Kerfol et autres histoires de fantômes, Edith Wharton
Le livre de poche vient de rééditer l’un des recueils de nouvelles fantastiques de l’auteure Edith Wharton, Kerfol et autres histoires de fantômes. L’écrivaine, qui a vécu aux États-Unis de 1862 à 1937, a signé plusieurs romans, dont le plus connu est sans doute Le temps de l’innocence, une histoire d’amour qui se déroule dans le New York de 1870. Mais c’est avec les êtres surnaturels que Wharton est à mon avis le plus à l’aise, l’auteure possédant sans contredit du talent pour faire naître l’effroi avec grâce et subtilité.
« Kerfol », la nouvelle titre, est l’une des plus intéressantes. Elle nous raconte l’existence solitaire d’Anne de Barrigan, qui vit recluse à Kerfol, la riche demeure de son mari possessif. Comme unique plaisir, elle possède un petit chien, qu’elle finira par retrouver étranglé au pied de son lit. Par la suite, chaque fois qu’elle adoptera un nouvel animal et que son époux sera dans les parages, elle retrouvera la bête mystérieusement morte, peu de temps après. Mais les chiens ne se laisseront pas ainsi décimer et investiront la maison d’une manière bien particulière…
La nouvelle suivante « Les yeux », brode quant à elle autour d’un thème plus ou moins original : dans l’obscurité, un jeune homme se voit constamment épié. Ces épisodes, au cours desquels les yeux l’accompagnent, semblent liés à certains événements de sa vie… Dommage que la peur soit moins au rendez-vous ici, même si l’ensemble est agréable à lire.
« Ensorcelé » est pour sa part une nouvelle de fantômes assez classique.
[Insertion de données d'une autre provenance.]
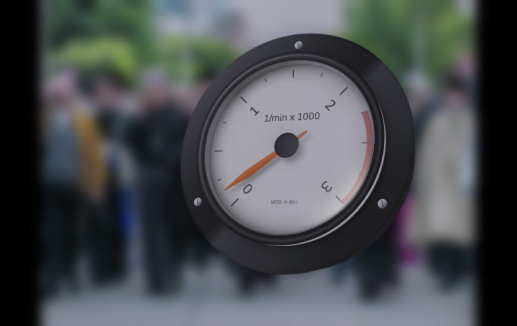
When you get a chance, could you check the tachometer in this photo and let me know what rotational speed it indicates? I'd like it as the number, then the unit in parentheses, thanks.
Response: 125 (rpm)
Saul Rutledge rencontre en effet régulièrement le fantôme d’Ora, l’une des filles de Sylvester Brand. Une nuit, il décide de suivre les traces de pieds nus que laisse la jeune femme dans la neige. Il se dirige ainsi vers leur lieu de rendez-vous : l’étang de Lamer… Mais pourquoi Ora revient-elle ? C’est ce que cette nouvelle, toute en nuances, nous apprendra…
Le quatrième texte du recueil s’intitule « Le miroir ». Narré sur un ton plus léger que les autres, il m’a beaucoup moins plu. Cette histoire nous raconte les malheurs de Madame Clingsland, qui ne supporte pas les ravages du temps. En effet, elle a été jadis une très jolie femme, et elle souhaite retrouver ses courtisans d’autrefois. Pour ce faire, elle se trouvera mêlée à un subterfuge compliqué, dans l’optique de renouer avec sa beauté d’antan.
Finalement, c’est le texte « Après coup » qui clôt le recueil. Dans cette nouvelle, Mary Boyne et son époux achètent une maison habitée par un fantôme (comme toute bonne vieille demeure anglaise). Ils sont d’ailleurs heureux de cette caractéristique, surtout Mary, qui voulait absolument que sa demeure recèle un fantôme. Seulement, celui-ci est d’origine un peu singulière : ceux qui l’aperçoivent ne constatent sa nature que longtemps après. C’est ce qui se produira dans ce texte, habile, qui aurait toutefois gagné à intensifier son aspect dramatique.
Pour résumer, Kerfol et autres histoires de fantômes saura plaire aux amateurs de fantastique éthéré, qui aiment les histoires subtiles et élégantes. En effet, il y a peu d’horreur au sens strict chez Wharton, l’auteure préférant miser sur les atmosphères. Alors, si ce type de fantastique vous plait, n’hésitez pas à découvrir cette écrivaine, qui sait comment faire surgir l’intangible.